Estratto della pagina
Eppure De Benedetti se ne risente e chiede senza troppi giri di parole  che l’Editoria possa partecipare alla spartizione della torta:Non si può prendere una cosa senza pagarla”.
Google fa paura, non c’è che dire mentre, nessuna paura e scarsissima considerazione fanno coloro che rendono vitale e proficuo il grande mercato di internet: NOI!
Proviamo infatti a traslare le parole di De Benedetti sui contenuti prodotti dai netizen, tanto più che essi sono di gran lunga superiori per quantità rispetto a quelli provenienti dagli editori on line!


  "Google non può continuare a trarre un profitto colossale dai nostri contenuti"

Se al posto di Google  scriviamo il nome di un Service Provider, il nome di una piattaforma blog, il nome di un social network, il nome di un servizio di sharing (sia esso riservato ai video o ad altri tipi di file quali immagini o mp3), scopriamo improvvisamente che le vittime di uno sfruttamento a sbafo dei contenuti altrui per trarne colossali profitti SIAMO PROPRIO NOI!
In sostanza chiedo l’intevento della Triplice sindacale o in parole povere di CGIL, CISL e UIL per noi  che siamo la manovalanza in nero del web!

Scherzo ma non troppo. E’ infatti impensabile che si continui a prendere a piene mani dagli utenti dando loro in cambio solo briciole o un piatto desolatamente vuoto.

I Service ed Hosting  Provider guadagnano sui nostri contenuti, registrano accessi sulle proprie pagine grazie ai nostri contenuti, guadagnano sugli investimenti pubblicitari di terzi in virtù degli accessi che i nostri contenuti sono in grado di generare e se la cavano con la barzelletta di fornirci servizi gratuiti. Altrettanto dicesi per i social network e per le piattaforme di sharing.
Le società di Advertising a loro volta, ovvero quei servizi che gestiscono la pubblicazione di banner pubblicitari sulle pagine web, hanno ideato per noi utenti di internet una strana forma di remunerazione, comunemente detta “Pay per Click”. Questa espressione significa che quando apponiamo di fianco ai nostri contenuti dei banner pubblicitari , veniamo remunerati (di solito con cifre risibili), solo se chi ci legge realizza il fatidico click sul banner promozionale: come dire che se un giornale vende il proprio spazio pubblicitario ad Aiazzone, potrà essere pagato solo previa verifica che chi ha comprato il giornale abbia poi fatto un giretto in negozio per comprarsi una cucina o un salotto! Eh no! Mica fuori dal web succede così!

Compito da svolgere
Copia fedelmente la parte dell'estratto su Google e i contenuti degli utenti compresa tra "Proviamo infatti a" e "editori on line!", estremi inclusi. Le righe non hanno alcun ruolo in questa attività.

Dati in ingresso
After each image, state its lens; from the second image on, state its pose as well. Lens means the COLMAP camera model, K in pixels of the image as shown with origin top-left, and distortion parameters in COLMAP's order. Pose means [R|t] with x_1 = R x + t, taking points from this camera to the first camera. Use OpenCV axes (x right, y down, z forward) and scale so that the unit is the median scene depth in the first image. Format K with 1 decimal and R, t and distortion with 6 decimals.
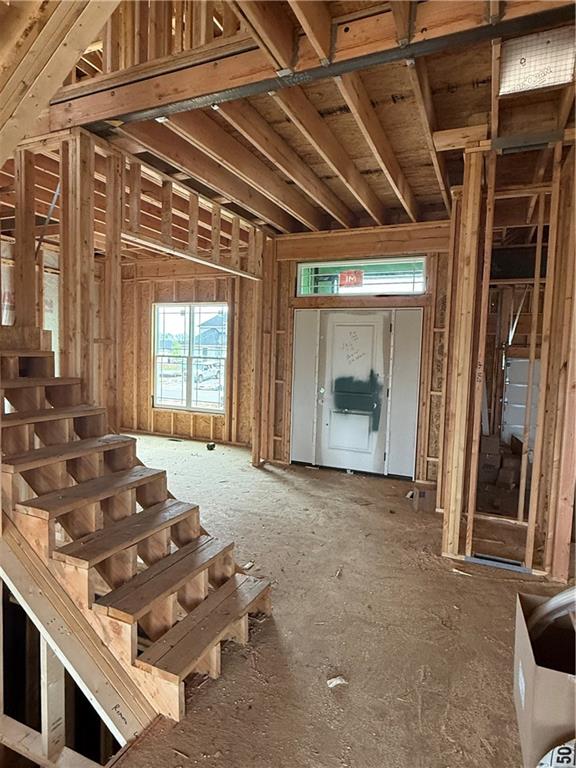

Sezione risposta
Proviamo infatti a traslare le parole di De Benedetti sui contenuti prodotti dai netizen, tanto più che essi sono di gran lunga superiori per quantità rispetto a quelli provenienti dagli editori on line!